Content starts
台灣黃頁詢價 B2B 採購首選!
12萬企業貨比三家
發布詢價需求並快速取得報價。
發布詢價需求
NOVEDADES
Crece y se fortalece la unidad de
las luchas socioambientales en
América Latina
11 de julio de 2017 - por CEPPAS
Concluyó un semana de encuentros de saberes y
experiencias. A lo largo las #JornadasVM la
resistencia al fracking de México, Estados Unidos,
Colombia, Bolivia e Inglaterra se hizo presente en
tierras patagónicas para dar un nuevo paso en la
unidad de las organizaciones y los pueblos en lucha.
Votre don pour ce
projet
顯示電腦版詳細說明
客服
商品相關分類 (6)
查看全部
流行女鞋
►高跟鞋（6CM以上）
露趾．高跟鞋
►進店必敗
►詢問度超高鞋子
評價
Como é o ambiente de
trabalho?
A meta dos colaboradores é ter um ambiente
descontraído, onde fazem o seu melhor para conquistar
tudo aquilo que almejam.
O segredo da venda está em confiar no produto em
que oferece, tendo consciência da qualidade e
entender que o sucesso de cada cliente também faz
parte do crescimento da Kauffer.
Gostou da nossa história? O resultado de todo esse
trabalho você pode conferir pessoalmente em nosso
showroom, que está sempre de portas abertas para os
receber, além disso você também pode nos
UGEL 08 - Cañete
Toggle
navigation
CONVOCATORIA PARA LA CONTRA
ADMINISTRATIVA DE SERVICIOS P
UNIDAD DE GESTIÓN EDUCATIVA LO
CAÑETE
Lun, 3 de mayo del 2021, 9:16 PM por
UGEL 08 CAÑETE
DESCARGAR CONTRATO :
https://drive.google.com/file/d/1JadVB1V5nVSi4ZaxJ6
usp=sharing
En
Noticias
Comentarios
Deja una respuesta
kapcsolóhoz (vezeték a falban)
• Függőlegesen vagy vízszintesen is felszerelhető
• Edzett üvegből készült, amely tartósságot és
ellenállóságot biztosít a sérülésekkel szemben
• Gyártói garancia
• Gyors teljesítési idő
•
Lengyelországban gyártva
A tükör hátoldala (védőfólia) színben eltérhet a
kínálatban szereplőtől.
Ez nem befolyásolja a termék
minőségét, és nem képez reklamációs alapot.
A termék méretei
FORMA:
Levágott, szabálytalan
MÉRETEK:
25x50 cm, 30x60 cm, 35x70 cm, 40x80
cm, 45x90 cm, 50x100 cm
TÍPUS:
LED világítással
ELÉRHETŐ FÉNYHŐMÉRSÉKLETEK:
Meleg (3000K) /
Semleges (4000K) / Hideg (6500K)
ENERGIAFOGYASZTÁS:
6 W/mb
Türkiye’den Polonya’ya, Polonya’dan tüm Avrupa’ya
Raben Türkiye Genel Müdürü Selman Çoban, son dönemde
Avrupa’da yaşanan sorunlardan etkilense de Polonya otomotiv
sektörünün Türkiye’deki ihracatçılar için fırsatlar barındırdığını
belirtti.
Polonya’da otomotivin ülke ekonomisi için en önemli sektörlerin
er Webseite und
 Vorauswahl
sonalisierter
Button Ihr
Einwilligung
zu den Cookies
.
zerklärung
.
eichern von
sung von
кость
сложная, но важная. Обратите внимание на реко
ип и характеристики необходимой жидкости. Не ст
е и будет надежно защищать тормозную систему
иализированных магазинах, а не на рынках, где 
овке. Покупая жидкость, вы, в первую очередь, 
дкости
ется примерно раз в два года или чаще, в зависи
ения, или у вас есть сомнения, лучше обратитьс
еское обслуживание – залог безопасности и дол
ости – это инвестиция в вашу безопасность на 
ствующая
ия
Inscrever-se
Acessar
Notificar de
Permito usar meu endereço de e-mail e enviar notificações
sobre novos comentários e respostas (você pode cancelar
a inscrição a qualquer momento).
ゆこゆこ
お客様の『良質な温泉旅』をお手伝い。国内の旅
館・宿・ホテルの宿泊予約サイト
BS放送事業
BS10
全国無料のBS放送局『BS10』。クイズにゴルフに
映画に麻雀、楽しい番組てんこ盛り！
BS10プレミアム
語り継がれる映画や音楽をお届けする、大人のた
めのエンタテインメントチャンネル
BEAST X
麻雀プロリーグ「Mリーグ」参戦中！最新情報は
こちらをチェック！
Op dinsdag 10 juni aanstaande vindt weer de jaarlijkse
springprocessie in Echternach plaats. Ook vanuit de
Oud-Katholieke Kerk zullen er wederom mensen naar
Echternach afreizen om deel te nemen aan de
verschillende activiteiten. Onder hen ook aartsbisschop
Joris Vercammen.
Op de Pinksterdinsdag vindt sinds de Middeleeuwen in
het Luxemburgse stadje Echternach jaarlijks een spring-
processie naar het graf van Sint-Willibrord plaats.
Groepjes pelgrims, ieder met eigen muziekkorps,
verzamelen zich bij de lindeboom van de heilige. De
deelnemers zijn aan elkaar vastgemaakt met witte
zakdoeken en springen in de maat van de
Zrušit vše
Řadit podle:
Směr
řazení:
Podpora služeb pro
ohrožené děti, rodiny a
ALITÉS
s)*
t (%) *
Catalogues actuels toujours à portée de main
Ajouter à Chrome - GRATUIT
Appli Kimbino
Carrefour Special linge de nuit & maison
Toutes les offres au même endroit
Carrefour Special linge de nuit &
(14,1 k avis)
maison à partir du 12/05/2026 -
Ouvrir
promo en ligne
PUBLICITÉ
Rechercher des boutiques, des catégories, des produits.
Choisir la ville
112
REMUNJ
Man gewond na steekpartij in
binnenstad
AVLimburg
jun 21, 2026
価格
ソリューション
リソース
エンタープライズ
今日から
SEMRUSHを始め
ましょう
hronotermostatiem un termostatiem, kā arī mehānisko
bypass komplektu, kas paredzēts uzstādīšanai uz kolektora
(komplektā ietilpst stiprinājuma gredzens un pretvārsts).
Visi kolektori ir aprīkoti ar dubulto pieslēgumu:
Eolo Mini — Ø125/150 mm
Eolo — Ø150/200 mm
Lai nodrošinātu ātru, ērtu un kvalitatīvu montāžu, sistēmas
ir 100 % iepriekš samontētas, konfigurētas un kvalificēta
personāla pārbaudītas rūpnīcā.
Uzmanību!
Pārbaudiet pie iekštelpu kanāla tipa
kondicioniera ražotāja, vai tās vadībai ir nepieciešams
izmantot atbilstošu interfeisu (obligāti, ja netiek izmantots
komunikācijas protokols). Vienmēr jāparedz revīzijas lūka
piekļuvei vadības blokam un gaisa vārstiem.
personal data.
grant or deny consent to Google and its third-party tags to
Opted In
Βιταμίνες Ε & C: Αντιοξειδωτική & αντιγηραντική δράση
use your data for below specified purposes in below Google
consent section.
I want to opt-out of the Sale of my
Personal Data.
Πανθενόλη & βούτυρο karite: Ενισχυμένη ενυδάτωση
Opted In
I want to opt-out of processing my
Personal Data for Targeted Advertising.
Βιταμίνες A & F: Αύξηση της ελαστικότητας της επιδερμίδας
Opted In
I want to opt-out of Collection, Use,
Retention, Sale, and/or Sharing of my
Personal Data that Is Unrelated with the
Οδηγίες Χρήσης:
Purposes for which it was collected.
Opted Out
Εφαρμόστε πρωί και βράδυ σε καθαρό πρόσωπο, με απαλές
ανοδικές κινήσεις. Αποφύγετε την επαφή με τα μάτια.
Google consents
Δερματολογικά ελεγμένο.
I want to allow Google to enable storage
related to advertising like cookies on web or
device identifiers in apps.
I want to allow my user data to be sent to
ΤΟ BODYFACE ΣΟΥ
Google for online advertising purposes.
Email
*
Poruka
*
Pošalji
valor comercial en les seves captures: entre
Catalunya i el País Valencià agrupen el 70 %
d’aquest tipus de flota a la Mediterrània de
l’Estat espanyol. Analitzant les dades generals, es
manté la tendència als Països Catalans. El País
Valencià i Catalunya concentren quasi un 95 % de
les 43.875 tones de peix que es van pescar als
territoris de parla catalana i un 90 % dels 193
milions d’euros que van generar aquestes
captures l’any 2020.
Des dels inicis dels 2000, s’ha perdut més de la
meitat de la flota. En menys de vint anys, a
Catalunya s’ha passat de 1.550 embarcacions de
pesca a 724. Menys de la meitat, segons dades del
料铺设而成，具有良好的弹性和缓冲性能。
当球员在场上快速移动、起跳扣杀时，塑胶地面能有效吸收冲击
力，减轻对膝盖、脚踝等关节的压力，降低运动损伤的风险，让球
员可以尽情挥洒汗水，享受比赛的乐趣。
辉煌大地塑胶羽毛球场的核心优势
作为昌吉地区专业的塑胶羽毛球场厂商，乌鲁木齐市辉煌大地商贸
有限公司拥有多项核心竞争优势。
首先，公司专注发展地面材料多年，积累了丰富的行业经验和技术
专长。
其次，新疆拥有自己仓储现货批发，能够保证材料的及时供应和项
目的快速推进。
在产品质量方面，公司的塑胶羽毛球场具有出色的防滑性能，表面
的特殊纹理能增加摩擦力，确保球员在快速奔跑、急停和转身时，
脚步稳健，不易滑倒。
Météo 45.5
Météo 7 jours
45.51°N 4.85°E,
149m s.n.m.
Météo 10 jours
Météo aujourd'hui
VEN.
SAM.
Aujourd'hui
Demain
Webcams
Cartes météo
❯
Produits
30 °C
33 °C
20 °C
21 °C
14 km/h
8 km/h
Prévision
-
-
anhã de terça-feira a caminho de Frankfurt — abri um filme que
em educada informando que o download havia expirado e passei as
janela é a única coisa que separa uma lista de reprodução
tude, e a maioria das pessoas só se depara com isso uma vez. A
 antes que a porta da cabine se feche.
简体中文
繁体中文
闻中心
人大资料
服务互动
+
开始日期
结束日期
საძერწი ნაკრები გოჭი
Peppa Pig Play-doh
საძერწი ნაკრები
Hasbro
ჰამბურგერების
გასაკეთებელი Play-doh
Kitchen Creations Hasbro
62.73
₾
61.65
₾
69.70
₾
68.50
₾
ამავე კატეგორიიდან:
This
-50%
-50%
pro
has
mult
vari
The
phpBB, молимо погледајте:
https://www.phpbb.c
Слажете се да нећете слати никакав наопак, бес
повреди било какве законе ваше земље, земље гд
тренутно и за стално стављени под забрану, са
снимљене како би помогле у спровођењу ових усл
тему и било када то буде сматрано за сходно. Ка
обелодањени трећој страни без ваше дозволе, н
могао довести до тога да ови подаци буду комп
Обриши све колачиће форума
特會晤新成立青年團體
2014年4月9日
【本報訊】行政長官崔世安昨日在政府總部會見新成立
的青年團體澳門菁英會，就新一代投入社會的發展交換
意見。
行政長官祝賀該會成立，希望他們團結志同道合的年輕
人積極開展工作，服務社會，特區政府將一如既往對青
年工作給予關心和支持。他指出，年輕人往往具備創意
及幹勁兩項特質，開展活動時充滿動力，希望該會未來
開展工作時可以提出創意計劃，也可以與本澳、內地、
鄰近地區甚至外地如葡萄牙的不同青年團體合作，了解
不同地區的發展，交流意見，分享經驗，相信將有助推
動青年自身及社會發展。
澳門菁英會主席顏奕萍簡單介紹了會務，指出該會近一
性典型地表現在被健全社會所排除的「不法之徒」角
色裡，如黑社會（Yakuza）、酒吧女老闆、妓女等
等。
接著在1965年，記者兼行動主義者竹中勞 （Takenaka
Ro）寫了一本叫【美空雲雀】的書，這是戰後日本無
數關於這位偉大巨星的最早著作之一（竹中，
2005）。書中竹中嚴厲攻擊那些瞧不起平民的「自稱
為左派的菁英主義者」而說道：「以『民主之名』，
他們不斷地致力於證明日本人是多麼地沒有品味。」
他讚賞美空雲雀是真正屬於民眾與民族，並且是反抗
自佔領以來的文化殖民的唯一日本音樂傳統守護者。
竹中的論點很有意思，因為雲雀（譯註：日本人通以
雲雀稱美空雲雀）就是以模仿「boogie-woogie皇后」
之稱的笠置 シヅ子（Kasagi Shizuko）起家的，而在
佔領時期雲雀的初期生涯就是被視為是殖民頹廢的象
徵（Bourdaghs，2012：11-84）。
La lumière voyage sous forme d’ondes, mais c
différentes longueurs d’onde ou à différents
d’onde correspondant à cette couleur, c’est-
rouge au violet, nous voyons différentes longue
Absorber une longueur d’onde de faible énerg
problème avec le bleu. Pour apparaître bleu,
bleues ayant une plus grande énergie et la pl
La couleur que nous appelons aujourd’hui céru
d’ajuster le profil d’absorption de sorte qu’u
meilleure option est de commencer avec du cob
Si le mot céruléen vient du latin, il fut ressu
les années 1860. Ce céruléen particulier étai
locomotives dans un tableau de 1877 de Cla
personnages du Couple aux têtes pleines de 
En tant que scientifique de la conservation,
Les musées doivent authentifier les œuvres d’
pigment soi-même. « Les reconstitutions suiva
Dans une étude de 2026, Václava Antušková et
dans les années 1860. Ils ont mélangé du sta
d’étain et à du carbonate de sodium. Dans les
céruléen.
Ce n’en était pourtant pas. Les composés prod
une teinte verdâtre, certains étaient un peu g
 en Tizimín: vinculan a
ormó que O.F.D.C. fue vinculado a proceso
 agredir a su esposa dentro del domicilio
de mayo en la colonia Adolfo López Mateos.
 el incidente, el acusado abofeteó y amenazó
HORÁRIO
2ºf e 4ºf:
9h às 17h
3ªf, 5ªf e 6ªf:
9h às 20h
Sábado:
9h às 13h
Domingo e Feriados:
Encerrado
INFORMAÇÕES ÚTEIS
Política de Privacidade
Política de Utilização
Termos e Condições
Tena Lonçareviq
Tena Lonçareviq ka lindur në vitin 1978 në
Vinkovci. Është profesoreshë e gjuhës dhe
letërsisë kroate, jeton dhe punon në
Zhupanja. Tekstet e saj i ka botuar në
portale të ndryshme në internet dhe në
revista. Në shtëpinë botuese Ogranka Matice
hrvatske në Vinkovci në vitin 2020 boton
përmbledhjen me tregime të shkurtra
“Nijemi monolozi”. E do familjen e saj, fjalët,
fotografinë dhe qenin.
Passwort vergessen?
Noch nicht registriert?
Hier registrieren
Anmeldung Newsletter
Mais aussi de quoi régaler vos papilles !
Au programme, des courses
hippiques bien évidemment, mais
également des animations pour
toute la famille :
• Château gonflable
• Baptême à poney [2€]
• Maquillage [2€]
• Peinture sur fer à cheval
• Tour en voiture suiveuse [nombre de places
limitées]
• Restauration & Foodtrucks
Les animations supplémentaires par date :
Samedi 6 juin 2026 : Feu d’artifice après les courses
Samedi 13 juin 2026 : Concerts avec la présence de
Content ends
## [What to do]
Could you transcribe the entries above word for word, from the line with "Comentarios" down to the line with "25x50 cm, 30x60 cm, 35x70 cm, 40x80", keeping both?

## [Reply]
Comentarios
Deja una respuesta
kapcsolóhoz (vezeték a falban)
• Függőlegesen vagy vízszintesen is felszerelhető
• Edzett üvegből készült, amely tartósságot és
ellenállóságot biztosít a sérülésekkel szemben
• Gyártói garancia
• Gyors teljesítési idő
•
Lengyelországban gyártva
A tükör hátoldala (védőfólia) színben eltérhet a
kínálatban szereplőtől.
Ez nem befolyásolja a termék
minőségét, és nem képez reklamációs alapot.
A termék méretei
FORMA:
Levágott, szabálytalan
MÉRETEK:
25x50 cm, 30x60 cm, 35x70 cm, 40x80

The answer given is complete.